§ **What is being asked**
Every line of the material below in which "Летняя" shows up is to be located and copied.

=== Begin Enclosure ===

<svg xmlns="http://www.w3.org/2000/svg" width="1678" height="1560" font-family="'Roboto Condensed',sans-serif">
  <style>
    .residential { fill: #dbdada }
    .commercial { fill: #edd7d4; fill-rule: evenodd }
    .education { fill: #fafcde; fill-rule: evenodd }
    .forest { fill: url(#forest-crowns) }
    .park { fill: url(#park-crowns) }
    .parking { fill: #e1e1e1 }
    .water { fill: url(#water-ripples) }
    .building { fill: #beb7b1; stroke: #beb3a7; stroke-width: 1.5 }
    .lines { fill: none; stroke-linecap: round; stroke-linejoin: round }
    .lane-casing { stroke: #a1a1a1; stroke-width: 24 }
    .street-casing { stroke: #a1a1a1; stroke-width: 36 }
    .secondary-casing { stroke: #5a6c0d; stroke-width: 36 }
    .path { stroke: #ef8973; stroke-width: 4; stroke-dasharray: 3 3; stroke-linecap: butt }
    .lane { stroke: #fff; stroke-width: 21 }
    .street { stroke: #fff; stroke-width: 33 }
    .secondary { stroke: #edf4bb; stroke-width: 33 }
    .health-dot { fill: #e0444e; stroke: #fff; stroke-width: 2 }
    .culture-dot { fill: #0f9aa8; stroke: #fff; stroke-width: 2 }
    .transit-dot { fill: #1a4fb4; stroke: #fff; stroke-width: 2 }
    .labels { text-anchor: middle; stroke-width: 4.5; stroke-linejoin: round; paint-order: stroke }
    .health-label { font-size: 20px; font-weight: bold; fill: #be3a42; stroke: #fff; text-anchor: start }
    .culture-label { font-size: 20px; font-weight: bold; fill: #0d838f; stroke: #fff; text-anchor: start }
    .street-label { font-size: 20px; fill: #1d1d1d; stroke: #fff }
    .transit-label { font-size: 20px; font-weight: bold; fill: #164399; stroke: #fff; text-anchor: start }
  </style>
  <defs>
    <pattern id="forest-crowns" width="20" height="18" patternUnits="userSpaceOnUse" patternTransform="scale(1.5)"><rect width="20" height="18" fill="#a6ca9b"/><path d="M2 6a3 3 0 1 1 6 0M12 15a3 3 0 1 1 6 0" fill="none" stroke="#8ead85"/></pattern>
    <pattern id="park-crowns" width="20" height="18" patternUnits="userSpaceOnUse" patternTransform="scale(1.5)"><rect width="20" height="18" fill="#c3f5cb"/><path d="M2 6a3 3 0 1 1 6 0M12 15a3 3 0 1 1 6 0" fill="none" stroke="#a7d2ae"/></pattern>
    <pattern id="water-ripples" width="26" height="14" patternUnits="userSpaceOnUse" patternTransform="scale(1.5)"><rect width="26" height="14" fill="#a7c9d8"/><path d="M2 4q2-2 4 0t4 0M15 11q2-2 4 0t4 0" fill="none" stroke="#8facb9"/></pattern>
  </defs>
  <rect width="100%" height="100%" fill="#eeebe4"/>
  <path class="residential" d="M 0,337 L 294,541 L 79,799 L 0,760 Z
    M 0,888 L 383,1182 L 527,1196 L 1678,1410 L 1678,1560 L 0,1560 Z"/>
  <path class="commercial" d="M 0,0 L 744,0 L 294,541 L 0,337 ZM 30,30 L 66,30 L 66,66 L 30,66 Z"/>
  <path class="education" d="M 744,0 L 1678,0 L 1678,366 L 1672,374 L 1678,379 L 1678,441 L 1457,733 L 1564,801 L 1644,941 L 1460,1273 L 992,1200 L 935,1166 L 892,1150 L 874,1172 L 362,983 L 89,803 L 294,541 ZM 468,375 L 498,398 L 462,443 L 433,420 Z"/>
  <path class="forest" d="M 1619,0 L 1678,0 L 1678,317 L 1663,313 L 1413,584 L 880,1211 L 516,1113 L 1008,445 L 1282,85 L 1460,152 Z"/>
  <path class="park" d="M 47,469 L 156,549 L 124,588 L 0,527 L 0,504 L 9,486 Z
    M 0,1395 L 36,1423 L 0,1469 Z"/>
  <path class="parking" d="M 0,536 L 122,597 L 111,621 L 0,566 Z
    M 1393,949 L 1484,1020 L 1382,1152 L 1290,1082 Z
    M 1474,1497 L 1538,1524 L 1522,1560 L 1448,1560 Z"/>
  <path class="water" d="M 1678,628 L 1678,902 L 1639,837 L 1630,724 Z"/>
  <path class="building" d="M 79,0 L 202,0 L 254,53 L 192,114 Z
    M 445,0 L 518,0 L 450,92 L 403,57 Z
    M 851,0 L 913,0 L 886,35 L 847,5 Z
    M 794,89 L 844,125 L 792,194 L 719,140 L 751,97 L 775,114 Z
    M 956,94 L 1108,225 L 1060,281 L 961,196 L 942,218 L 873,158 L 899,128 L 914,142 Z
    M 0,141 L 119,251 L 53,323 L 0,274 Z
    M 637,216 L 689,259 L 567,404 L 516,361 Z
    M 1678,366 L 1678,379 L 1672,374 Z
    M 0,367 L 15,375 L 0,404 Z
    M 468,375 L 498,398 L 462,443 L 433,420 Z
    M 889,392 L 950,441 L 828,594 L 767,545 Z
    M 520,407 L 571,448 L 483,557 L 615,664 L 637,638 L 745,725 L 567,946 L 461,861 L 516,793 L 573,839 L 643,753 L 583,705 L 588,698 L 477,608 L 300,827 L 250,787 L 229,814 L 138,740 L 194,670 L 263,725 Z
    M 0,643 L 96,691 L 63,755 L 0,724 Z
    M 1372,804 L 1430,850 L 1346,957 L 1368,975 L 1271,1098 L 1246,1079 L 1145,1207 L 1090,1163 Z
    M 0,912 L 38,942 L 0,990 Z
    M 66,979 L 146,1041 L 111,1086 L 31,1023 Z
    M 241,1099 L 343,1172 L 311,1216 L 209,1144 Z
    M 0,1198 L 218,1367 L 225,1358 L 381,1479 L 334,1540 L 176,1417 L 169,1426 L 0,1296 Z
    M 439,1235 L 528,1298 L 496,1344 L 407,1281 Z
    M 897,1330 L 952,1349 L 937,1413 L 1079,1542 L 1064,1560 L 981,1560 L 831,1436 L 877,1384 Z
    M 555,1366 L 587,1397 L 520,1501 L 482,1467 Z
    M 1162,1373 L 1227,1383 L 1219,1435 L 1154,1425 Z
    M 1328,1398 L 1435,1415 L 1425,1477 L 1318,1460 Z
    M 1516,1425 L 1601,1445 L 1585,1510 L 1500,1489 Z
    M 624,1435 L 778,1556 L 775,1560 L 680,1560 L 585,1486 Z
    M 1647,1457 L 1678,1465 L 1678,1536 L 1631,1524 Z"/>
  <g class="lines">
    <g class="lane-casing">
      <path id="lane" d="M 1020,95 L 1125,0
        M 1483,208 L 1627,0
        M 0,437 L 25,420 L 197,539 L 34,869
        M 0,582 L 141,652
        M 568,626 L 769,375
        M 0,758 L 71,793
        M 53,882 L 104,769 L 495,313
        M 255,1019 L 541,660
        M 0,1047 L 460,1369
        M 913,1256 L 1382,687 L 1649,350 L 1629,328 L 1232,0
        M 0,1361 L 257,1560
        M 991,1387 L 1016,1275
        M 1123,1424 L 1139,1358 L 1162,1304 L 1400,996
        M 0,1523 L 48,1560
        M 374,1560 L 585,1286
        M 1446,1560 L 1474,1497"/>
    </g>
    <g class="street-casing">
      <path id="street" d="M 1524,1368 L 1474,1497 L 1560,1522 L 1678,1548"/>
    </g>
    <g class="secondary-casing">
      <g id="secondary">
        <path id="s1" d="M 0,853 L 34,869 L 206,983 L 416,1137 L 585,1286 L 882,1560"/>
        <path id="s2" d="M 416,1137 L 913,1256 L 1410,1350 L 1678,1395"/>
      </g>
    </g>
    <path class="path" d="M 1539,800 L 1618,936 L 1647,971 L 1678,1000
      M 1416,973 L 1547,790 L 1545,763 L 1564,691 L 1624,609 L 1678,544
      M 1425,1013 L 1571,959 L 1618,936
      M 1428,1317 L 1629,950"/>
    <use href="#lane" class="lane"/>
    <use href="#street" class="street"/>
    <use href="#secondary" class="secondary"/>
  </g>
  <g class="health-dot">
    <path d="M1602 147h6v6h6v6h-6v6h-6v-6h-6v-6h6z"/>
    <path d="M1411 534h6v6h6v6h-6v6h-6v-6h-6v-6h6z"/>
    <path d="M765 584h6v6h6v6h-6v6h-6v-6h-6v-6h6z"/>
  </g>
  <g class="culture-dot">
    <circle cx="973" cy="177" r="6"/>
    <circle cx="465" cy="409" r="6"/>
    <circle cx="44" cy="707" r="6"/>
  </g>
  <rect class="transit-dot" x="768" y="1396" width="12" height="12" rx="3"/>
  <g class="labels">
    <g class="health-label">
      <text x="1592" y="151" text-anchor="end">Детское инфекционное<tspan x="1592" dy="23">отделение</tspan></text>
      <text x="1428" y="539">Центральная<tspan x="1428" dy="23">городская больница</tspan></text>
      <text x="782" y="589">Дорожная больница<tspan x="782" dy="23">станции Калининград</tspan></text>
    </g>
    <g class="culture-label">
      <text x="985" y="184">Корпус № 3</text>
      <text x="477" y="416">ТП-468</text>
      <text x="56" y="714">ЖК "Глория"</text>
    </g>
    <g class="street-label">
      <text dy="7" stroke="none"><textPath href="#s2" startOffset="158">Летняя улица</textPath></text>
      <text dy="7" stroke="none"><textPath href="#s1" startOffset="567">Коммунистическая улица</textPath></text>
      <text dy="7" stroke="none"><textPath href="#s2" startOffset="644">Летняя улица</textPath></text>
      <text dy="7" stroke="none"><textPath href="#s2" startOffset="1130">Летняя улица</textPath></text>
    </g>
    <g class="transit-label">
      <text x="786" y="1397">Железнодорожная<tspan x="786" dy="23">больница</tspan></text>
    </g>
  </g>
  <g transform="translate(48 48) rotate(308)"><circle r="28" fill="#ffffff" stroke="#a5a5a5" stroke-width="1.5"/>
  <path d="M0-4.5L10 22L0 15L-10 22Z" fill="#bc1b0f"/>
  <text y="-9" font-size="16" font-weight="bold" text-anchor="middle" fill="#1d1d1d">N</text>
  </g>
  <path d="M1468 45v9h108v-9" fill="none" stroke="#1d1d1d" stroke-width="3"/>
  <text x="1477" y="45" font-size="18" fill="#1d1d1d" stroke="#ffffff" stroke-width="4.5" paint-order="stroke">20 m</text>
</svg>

=== End Enclosure ===

§ **Exercise output**
      <text dy="7" stroke="none"><textPath href="#s2" startOffset="158">Летняя улица</textPath></text>
      <text dy="7" stroke="none"><textPath href="#s2" startOffset="644">Летняя улица</textPath></text>
      <text dy="7" stroke="none"><textPath href="#s2" startOffset="1130">Летняя улица</textPath></text>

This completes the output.